Beau temps, mauvais temps, sous la supervision de Geneviève Desrosiers de Cardio Plein Air, les nouvelles mamans se donnent rendez-vous deux fois semaines au parc Chauveau pour 1h15 d'entraînement cardiovasculaire et musculaire.
Bien au chaud sous leurs couvertures, les bébés accompagnent dans leur traîneau les participantes, prêtant leur poids à la bonne cause.
«Cardio-Traîneau, c'est un cours de remise en forme après l'accouchement, explique Geneviève Desrosiers. Ça consiste en 35 minutes d'entraînement cardiovasculaire par de la marche pour raffermir les abdos et le plancher pelvien. La deuxième partie du cours est consacrée à l'entraînement musculaire où l'on travaille les abdos en profondeur et où l'on raffermit les muscles du haut du corps afin que les mères puissent porter et soulever leur bébé sans crainte de se blesser.»
Offert dans la région de Montréal depuis maintenant six ans, ce cours en est à sa première année à Québec. «La réponse est très bonne, affirme Mme Desrosiers. Nous avons une quarantaine de mamans qui s'entraînent dans trois parcs de Québec, soit le parc Chauveau, le parc Maizerets et les Plaines.»
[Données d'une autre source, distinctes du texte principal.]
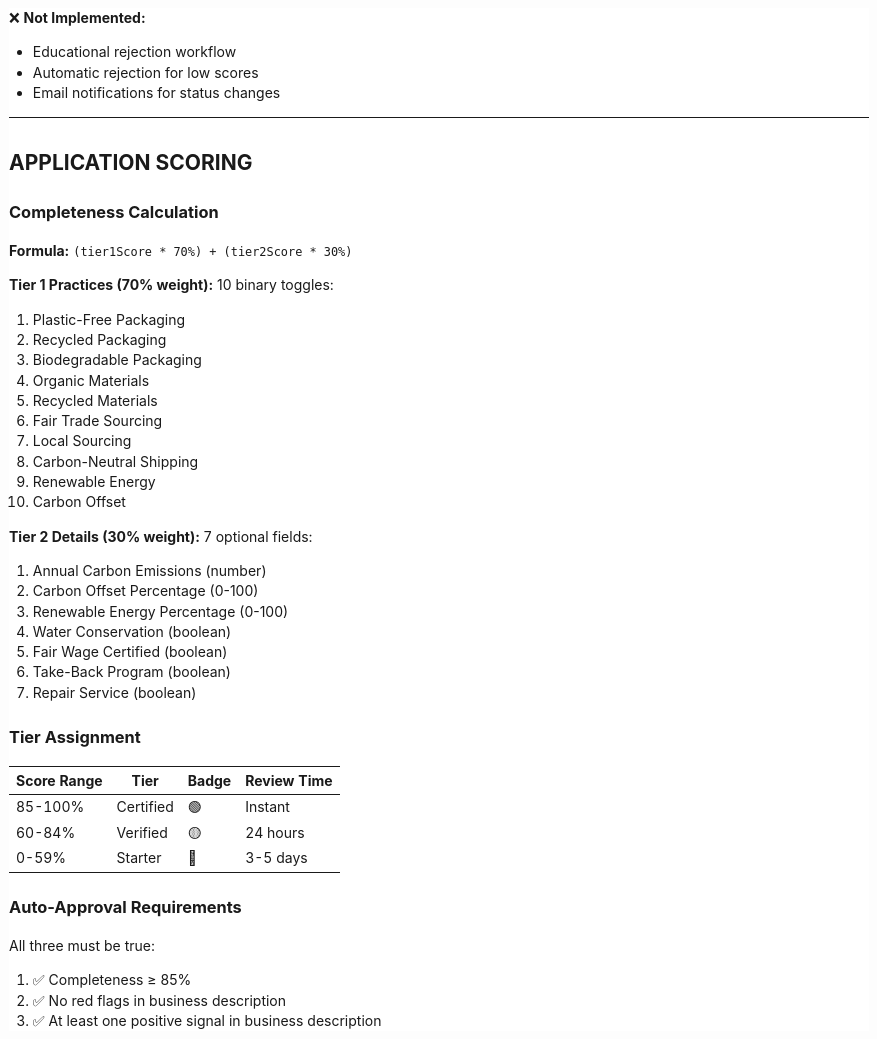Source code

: ❌ **Not Implemented:**

- Educational rejection workflow
- Automatic rejection for low scores
- Email notifications for status changes

---

## APPLICATION SCORING

### Completeness Calculation

**Formula:** `(tier1Score * 70%) + (tier2Score * 30%)`

**Tier 1 Practices (70% weight):**
10 binary toggles:

1. Plastic-Free Packaging
2. Recycled Packaging
3. Biodegradable Packaging
4. Organic Materials
5. Recycled Materials
6. Fair Trade Sourcing
7. Local Sourcing
8. Carbon-Neutral Shipping
9. Renewable Energy
10. Carbon Offset

**Tier 2 Details (30% weight):**
7 optional fields:

1. Annual Carbon Emissions (number)
2. Carbon Offset Percentage (0-100)
3. Renewable Energy Percentage (0-100)
4. Water Conservation (boolean)
5. Fair Wage Certified (boolean)
6. Take-Back Program (boolean)
7. Repair Service (boolean)

### Tier Assignment

| Score Range | Tier      | Badge | Review Time |
| ----------- | --------- | ----- | ----------- |
| 85-100%     | Certified | 🟢    | Instant     |
| 60-84%      | Verified  | 🟡    | 24 hours    |
| 0-59%       | Starter   | 🔴    | 3-5 days    |

### Auto-Approval Requirements

All three must be true:

1. ✅ Completeness ≥ 85%
2. ✅ No red flags in business description
3. ✅ At least one positive signal in business description
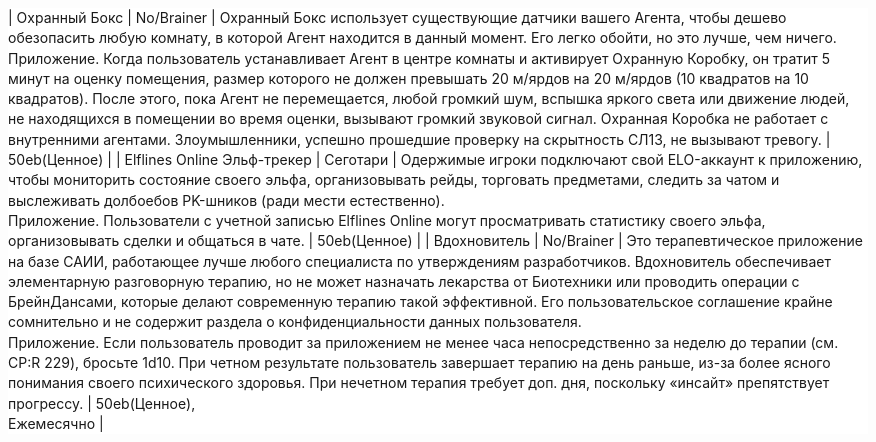 | Охранный Бокс                                  | No/Brainer        | Охранный Бокс использует существующие датчики вашего Агента, чтобы дешево обезопасить любую комнату, в которой Агент находится в данный момент. Его легко обойти, но это лучше, чем ничего.<br>Приложение. Когда пользователь устанавливает Агент в центре комнаты и активирует Охранную Коробку, он тратит 5 минут на оценку помещения, размер которого не должен превышать 20 м/ярдов на 20 м/ярдов (10 квадратов на 10 квадратов). После этого, пока Агент не перемещается, любой громкий шум, вспышка яркого света или движение людей, не находящихся в помещении во время оценки, вызывают громкий звуковой сигнал. Охранная Коробка не работает с внутренними агентами. Злоумышленники, успешно прошедшие проверку на скрытность СЛ13, не вызывают тревогу.                                                                                                                                                                                                                                                                                                                                                                                                                                                                                                                                                                                                                                                                                                                                                                                                                                                                                                                                                                                                                                                                     | 50eb(Ценное)                |
| Elflines Online Эльф-трекер                    | Сеготари          | Одержимые игроки подключают свой ELO-аккаунт к приложению, чтобы мониторить состояние своего эльфа, организовывать рейды, торговать предметами, следить за чатом и выслеживать долбоебов PK-шников (ради мести естественно).<br>Приложение. Пользователи с учетной записью Elflines Online могут просматривать статистику своего эльфа, организовывать сделки и общаться в чате.                                                                                                                                                                                                                                                                                                                                                                                                                                                                                                                                                                                                                                                                                                                                                                                                                                                                                                                                                                                                                                                                                                                                                                                                                                                                                                                                                                                                                                                      | 50eb(Ценное)                |
| Вдохновитель                                   | No/Brainer        | Это терапевтическое приложение на базе САИИ, работающее лучше любого специалиста по утверждениям разработчиков. Вдохновитель обеспечивает элементарную разговорную терапию, но не может назначать лекарства от Биотехники или проводить операции с БрейнДансами, которые делают современную терапию такой эффективной. Его пользовательское соглашение крайне сомнительно и не содержит раздела о конфиденциальности данных пользователя.<br>Приложение. Если пользователь проводит за приложением не менее часа непосредственно за неделю до терапии (см. CP:R 229), бросьте 1d10. При четном результате пользователь завершает терапию на день раньше, из-за более ясного понимания своего психического здоровья. При нечетном терапия требует доп. дня, поскольку «инсайт» препятствует прогрессу.                                                                                                                                                                                                                                                                                                                                                                                                                                                                                                                                                                                                                                                                                                                                                                                                                                                                                                                                                                                                                                 | 50eb(Ценное),<br>Ежемесячно |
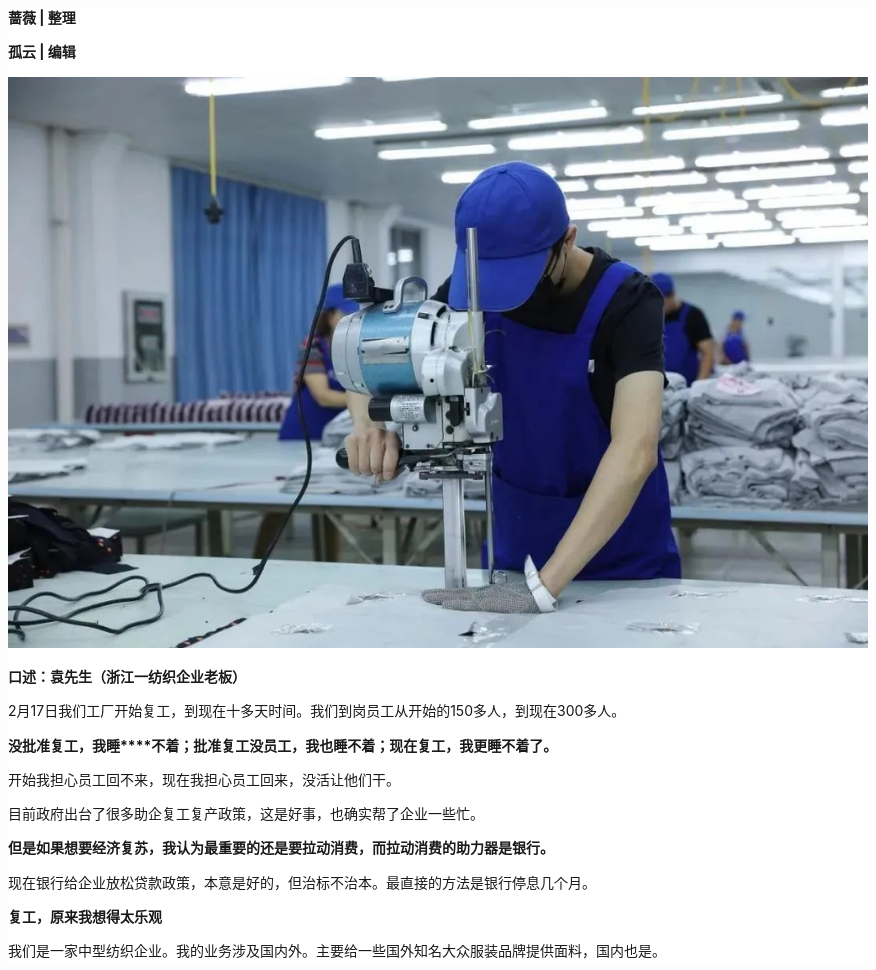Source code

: ****************************蔷薇 | 整理****************************

**孤云 | 编辑** 

![](/images/post/07deef2b11dc626040fb3004cb29774f.jpg)

  

**口述：袁先生（浙江一纺织企业老板）**

2月17日我们工厂开始复工，到现在十多天时间。我们到岗员工从开始的150多人，到现在300多人。

**没批准复工，我睡****不着；批准复工没员工，我也睡不着；现在复工，我更睡不着了。**

开始我担心员工回不来，现在我担心员工回来，没活让他们干。

目前政府出台了很多助企复工复产政策，这是好事，也确实帮了企业一些忙。

**但是如果想要经济复苏，我认为最重要的还是要拉动消费，而拉动消费的助力器是银行。**

现在银行给企业放松贷款政策，本意是好的，但治标不治本。最直接的方法是银行停息几个月。

  

**复工，原来我想得太乐观**

  

我们是一家中型纺织企业。我的业务涉及国内外。主要给一些国外知名大众服装品牌提供面料，国内也是。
Toutes les entraîneures de Cardio-Traîneau, et de Cardio-Poussette l'été, sont des mères. «Elles comprennent c'est quoi la réalité d'une mère après un accouchement, comment le corps réagit.» De plus, les groupes sont restreints pour que chaque participante bénéficie pleinement des conseils de l'entraîneure.
En plus de Cardio-Traîneau, Geneviève Desrosiers offre plusieurs autres activités d'entraînement au parc Chauveau dont Cardio-Chien et Cardio-Famille. Le premier service, comme son nom l'indique, permet de s'entraîner en compagnie de son chien et le second s'adresse aux familles avec enfants d'âge préscolaire.
«Ces services sont offerts par l'entremise du Service des loisirs Duberger-Les Saules, explique la dynamique entraîneure. Du lundi au jeudi jusqu'à 20h, je donne cinq cours par jour au parc Chauveau.»
Toute cette activité a aussi des répercussions pour les autres utilisateurs du parc. Les sentiers sont maintenant déneigés, les problèmes de flânage sont pratiquement disparus. «La présence des groupes sécurise le parc, affirme Geneviève Desrosiers. Plus on occupe un parc, plus on l'habite, moins il y a de problèmes. Ça change complètement la dynamique du milieu.»